(Beginning of Material shown)

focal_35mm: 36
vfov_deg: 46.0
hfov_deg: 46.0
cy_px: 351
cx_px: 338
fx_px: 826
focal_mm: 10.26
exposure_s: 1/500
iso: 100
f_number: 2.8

(End of Material shown)
(Beginning of Material shown)

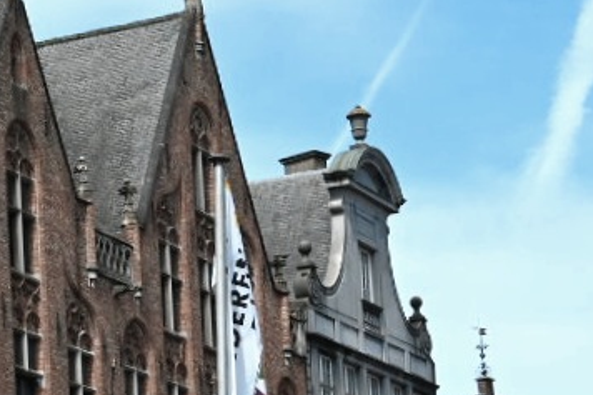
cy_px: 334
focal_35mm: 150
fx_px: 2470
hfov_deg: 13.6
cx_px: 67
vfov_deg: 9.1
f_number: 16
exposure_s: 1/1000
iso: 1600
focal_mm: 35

(End of Material shown)

Action item
Scan the entries above for the line containing "focal_35mm: 36", and copy it and all lines after it exactly, down to and including the line containing "f_number: 2.8".

Task output
focal_35mm: 36
vfov_deg: 46.0
hfov_deg: 46.0
cy_px: 351
cx_px: 338
fx_px: 826
focal_mm: 10.26
exposure_s: 1/500
iso: 100
f_number: 2.8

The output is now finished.